(Mario Berardi)

La classe politica di maggioranza e opposizione rischia di impantanarsi sui 209 miliardi concessi finalmente dall’Unione Europea.

Il premier Conte, cui va riconosciuto l’ottimo risultato ottenuto a Bruxelles, ha avocato a Palazzo Chigi la guida dell’intera operazione del Recovery fund, con un obiettivo “scavalco” del ruolo del Governo e del Parlamento. Matteo Renzi, sempre critico, ha colto l’occasione per sferrare un attacco frontale al presidente del Consiglio, minacciando la crisi con toni da “acerrimo nemico”; Grillini e Pd, dapprima freddi con Palazzo Chigi, hanno successivamente colto i rischi, anche internazionali, della dissociazione di Italia Viva, e hanno ribadito il sostegno a Conte e alla sua scelta di avviare una verifica complessiva dell’azione dell’Esecutivo.

Anche l’opposizione, con la sola eccezione della Meloni (sempre orientata sulla richiesta di nuove elezioni), ha dato segni di sbandamento. Salvini in pochi giorni ha cambiato tre posizioni: elezioni anticipate, “governissimo”, esecutivo del destra-centro con Renzi e i dissenzienti pentastellati; Berlusconi ha alternato le aperture ai giallo-rossi e la dura opposizione al fianco della Lega.
In realtà tutte le forze politiche sono interessate alla gestione del piano di ricostruzione: questo è legittimo ma l’intera operazione va gestita nella logica delle esigenze generali del Paese, senza spinte clientelari e con precise e motivate priorità.

Appare ad esempio eccessiva la proposta (di matrice grillina) di stanziare 45 miliardi per la digitalizzazione pubblica e privata, mentre alla Sanità vanno appena 9 miliardi e a Scuola e Formazione 19; inoltre appare essenziale il coinvolgimento delle forze sociali ed economiche, avendo il lavoro come obiettivo ineludibile di fronte alla crescita della disoccupazione per gli effetti della pandemia.

Dalla “verifica” dovrebbe giungere una proposta aperta, da discutere senza i veti in Parlamento e nella società, nella consapevolezza che i miliardi europei sono un aiuto senza precedenti, superiore allo stesso Piano Marshall che determinò la ricostruzione dal dopoguerra.

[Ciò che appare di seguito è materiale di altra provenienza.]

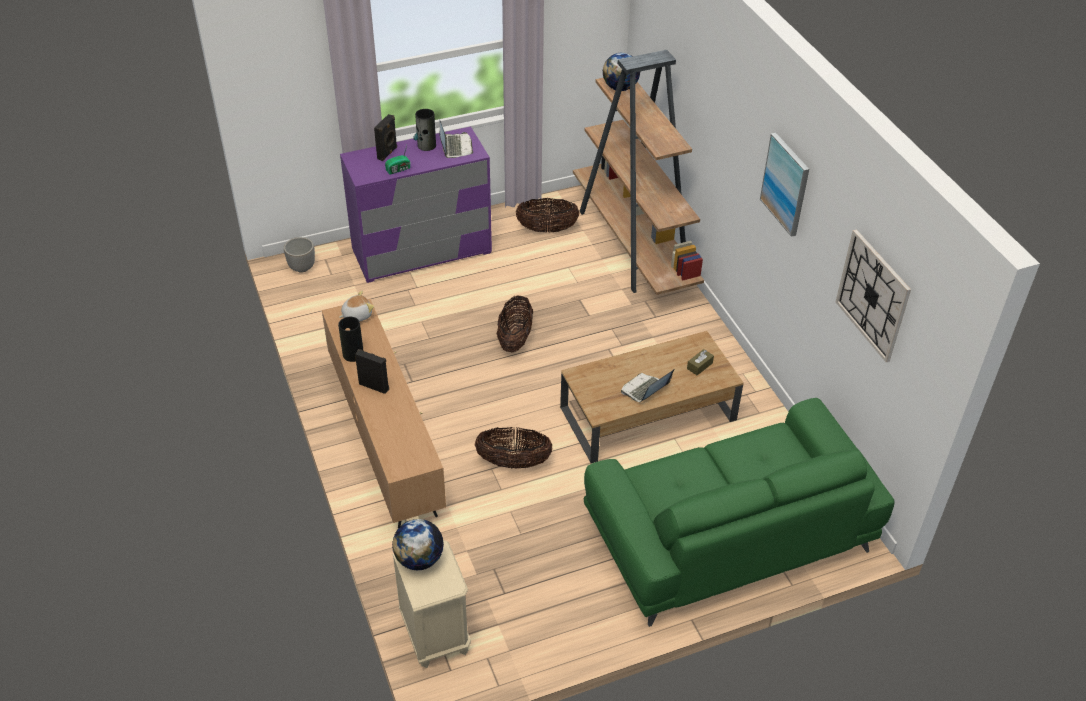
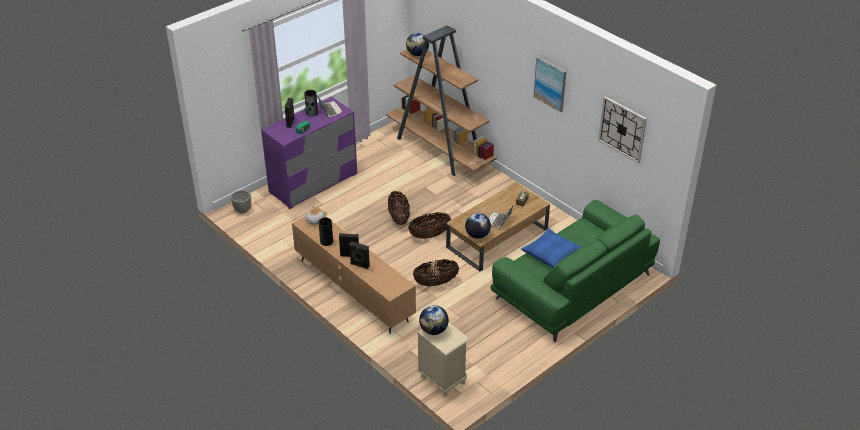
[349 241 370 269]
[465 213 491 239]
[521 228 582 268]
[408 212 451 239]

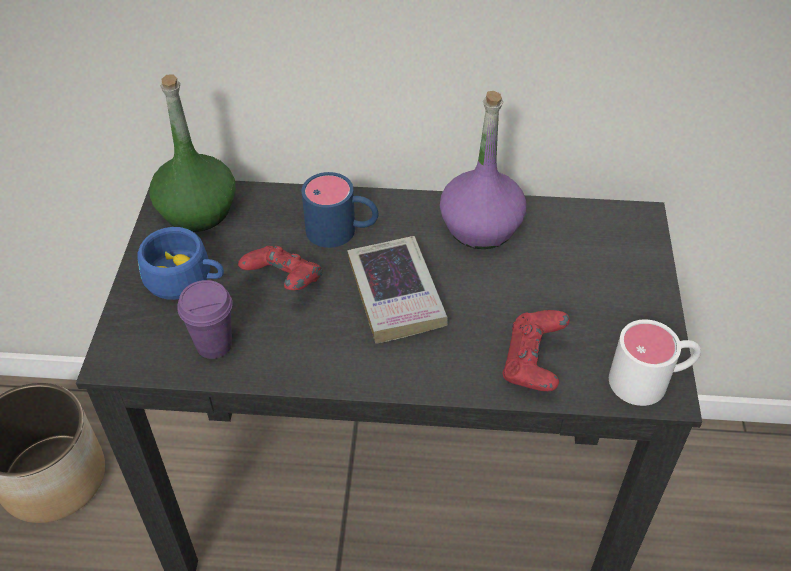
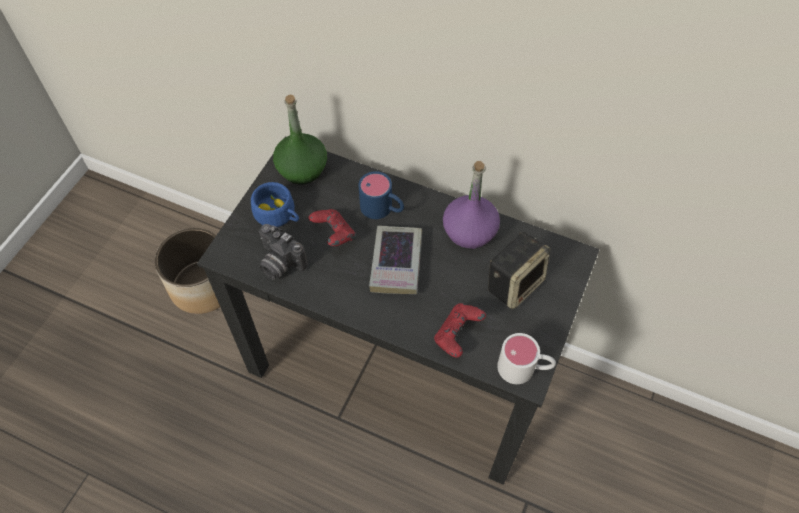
[488 232 550 309]
[259 224 308 280]

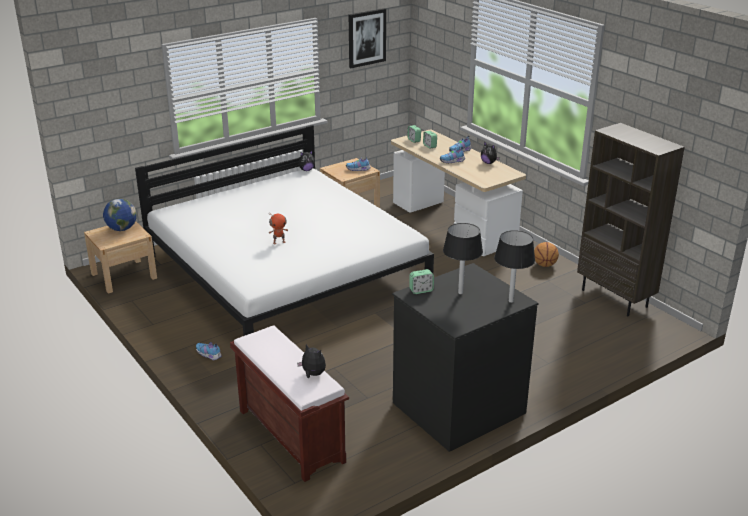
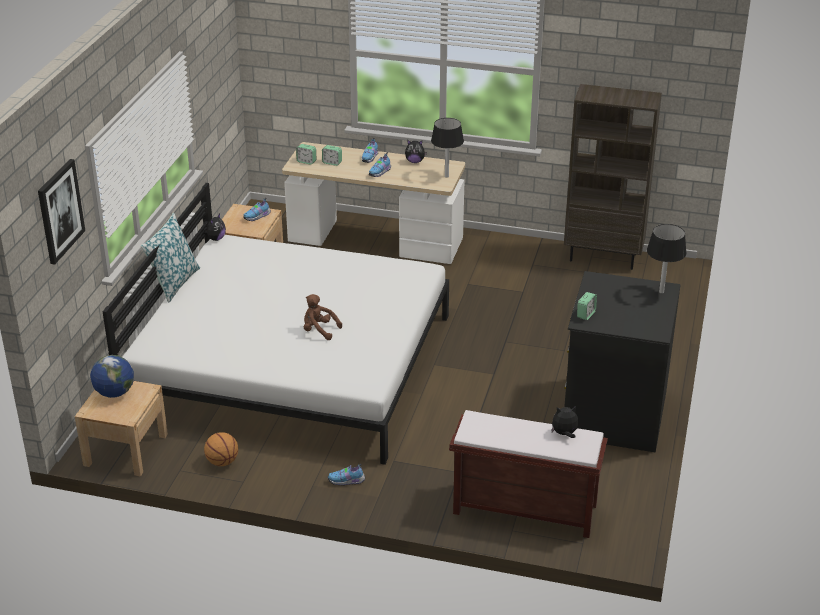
[141 213 200 303]
[38 159 85 265]
[431 118 464 178]
[204 432 238 466]
[304 294 342 340]

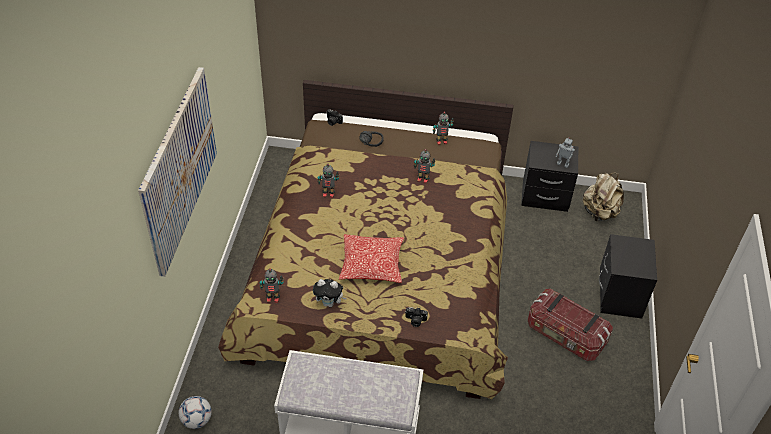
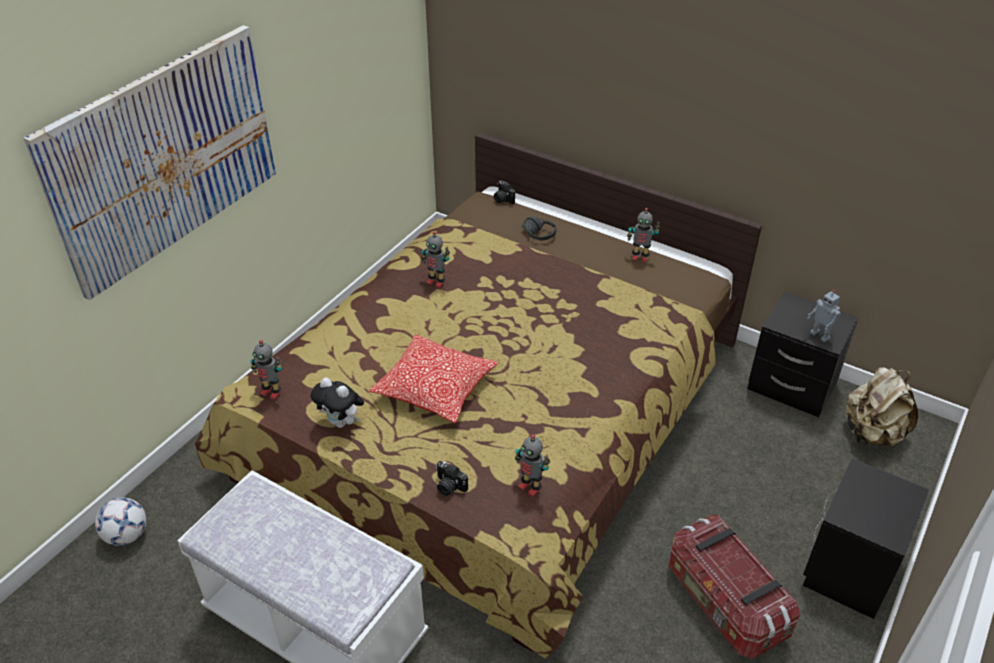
[515 434 550 497]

I partiti devono essere consapevoli del loro essenziale ruolo costituzionale ma anche dei loro limiti, persino quello di rappresentanza elettorale. Renzi non può bloccare il Paese con il 3% dei consensi; Conte – M5S – Pd – Leu debbono ricordarsi che nel voto al Senato sul Mes la maggioranza non ha ottenuto l’autonomia (161 voti) per il dissenso dei grillini legati a Di Battista, nonostante l’aiuto dei centristi del Gruppo Misto, dei senatori dell’Autonomia e l’assenza di alcuni berlusconiani.

D’altra parte anche la proposta Salvini di una maggioranza con Renzi non avrebbe i voti per l’opposizione della Meloni e il rifiuto annunciato dalla Boschi, capogruppo di Italia Viva alla Camera. Il voto anticipato, impossibile in questi mesi di pandemia, potrebbe avvenire all’inizio dell’estate, prima del “semestre bianco” che scatta ad agosto. Ma il Paese potrebbe stare fermo per un intero semestre, con l’emergenza sanitaria e quella sociale? Reggerebbero le istituzioni democratiche a una crisi così grave?

Per questo è auspicabile un forte recupero del senso di responsabilità, usando questo tempo eccezionale per una riforma “giusta” del fisco, nella lotta alle diseguaglianze, varando una riforma elettorale proporzionale che tenga conto del pluralismo dei partiti (nessuno egemone), rafforzando la nostra presenza in Europa e in Occidente, dopo il tramonto del nazionalismo di Trump.

Il presidente del Parlamento europeo, David Sassoli, ha dichiarato che a Bruxelles fa paura l’idea di una crisi politica in Italia, mentre è ancora aperto il conflitto con la Gran Bretagna di Johnson. Sarebbe un problema anche una soluzione provvisoria, alla giornata, perché il Paese esige una guida salda e duratura.

L’opinione pubblica dà segnali aperti di insoddisfazione; un sondaggio de La7 sui protagonisti della vicenda sanitaria segna una svolta in negativo, con un solo salvato (il presidente del Veneto Zaia) e un’insufficienza dal Governo ai Governatori regionali. È quindi auspicabile che dalla verifica emerga un cambiamento in positivo, con la priorità alle cose da fare e un minor spazio alle lotte di palazzo. È in gioco la credibilità dell’intera classe politica e il futuro democratico del sistema-Paese.